Bundespartei Freie Wähler“ sind nicht die Freien Wähler Baden-Württemberg!

Die Freien Wähler in Baden-Württemberg, die seit mehr als 50 Jahren im Landesverband zusammengeschlossen sind, lehnen Kandidaturen zu Bundes- und Landtagswahlen konsequent ab. Sie sehen sich als rein kommunalpolitisch engagierte Organisation. Der Kreisverband und die Kreistagsfraktion Freie Wähler im Landkreis Böblingen weisen deshalb darauf hin, dass keine Vertreter und Amtsträger der Freien Wähler für den Bundestag kandidieren! Die sogenannte. „Bundespartei Freie Wähler“ nutzt als Trittbrettfahrer den guten Namen der Freien Wähler im Land, obwohl sich diese von ihr deutlich distanzieren. Wo bei einer Partei im Bundestagswahlkampf „Freie Wähler“ draufsteht ist 0% Freie Wähler drin!

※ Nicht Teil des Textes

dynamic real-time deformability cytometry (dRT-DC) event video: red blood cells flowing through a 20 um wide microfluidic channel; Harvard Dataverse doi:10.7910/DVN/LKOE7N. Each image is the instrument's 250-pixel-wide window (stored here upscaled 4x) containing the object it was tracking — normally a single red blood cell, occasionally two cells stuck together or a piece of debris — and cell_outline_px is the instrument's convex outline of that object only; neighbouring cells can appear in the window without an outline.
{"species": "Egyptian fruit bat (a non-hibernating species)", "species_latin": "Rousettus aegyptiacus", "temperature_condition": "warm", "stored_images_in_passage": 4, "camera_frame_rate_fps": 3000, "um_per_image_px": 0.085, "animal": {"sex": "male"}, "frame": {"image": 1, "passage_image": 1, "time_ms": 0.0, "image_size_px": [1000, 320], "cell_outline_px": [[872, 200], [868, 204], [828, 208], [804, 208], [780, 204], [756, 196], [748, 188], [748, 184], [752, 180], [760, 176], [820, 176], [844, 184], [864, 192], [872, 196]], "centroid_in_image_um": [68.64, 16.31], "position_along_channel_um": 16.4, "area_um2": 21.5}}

Die Freien Wähler in Baden-Württemberg sind keine Partei und werden weiterhin nur eine sachbezogene, ideologiefreie Kommunalpolitik für die Bürgerinnen und Bürger auf Gemeinde-, Kreis und regionaler Ebene machen. Ihre Landesverbandsversammlung hat 2010 fast einstimmig die Gründung der Freien-Wähler-Partei und jegliche Zusammenarbeit mit ihr abgelehnt.
Klare Worte findet der Kreisvorsitzende Wolfgang Faißt aus Renningen: „Freie Wähler sind Persönlichkeiten in unseren Städten und Gemeinden, die das Vertrauen der Bürgerinnen und Bürger genießen und ohne parteipolitischen Vorgaben in Gemeinderäten, Kreistagen und in der Regionalversammlung kommunalpolitisch agieren. Die Freien Wähler haben nichts dagegen, wenn sich eine Gruppierung als Partei formiert, um für den Bundes- oder Landtag zu kandidieren, aber dann bitteschön unter eigenem Namen und nicht als Trittbrettfahrer. Für so etwas geben sich gute Leute nicht her!“ Wilfried Dölker, Fraktionsvorsitzender der Freien Wähler im Kreistag des Landkreises Böblingen: „Die Unabhängigkeit unserer Mandatsträger ist uns zu wichtig, um sie den Strukturen einer Partei zu opfern.“
Deshalb distanzieren sich die Freien Wähler im Landkreis Böblingen von Kandidaturen zur Bundestagswahl.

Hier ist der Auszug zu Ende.